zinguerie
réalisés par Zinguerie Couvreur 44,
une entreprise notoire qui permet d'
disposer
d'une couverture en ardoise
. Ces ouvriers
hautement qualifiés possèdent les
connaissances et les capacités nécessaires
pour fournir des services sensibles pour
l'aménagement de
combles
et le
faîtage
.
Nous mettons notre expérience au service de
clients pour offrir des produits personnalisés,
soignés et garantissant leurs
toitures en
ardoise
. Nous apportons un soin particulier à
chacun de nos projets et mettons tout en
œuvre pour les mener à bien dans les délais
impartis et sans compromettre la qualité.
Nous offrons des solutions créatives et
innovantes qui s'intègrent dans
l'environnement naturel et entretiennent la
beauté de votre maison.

·····

§ TASK STATEMENT:
Reproduce the entries exactly as they appear.

§ OUTPUT BELOW:
zinguerie
réalisés par Zinguerie Couvreur 44,
une entreprise notoire qui permet d'
disposer
d'une couverture en ardoise
. Ces ouvriers
hautement qualifiés possèdent les
connaissances et les capacités nécessaires
pour fournir des services sensibles pour
l'aménagement de
combles
et le
faîtage
.
Nous mettons notre expérience au service de
clients pour offrir des produits personnalisés,
soignés et garantissant leurs
toitures en
ardoise
. Nous apportons un soin particulier à
chacun de nos projets et mettons tout en
œuvre pour les mener à bien dans les délais
impartis et sans compromettre la qualité.
Nous offrons des solutions créatives et
innovantes qui s'intègrent dans
l'environnement naturel et entretiennent la
beauté de votre maison.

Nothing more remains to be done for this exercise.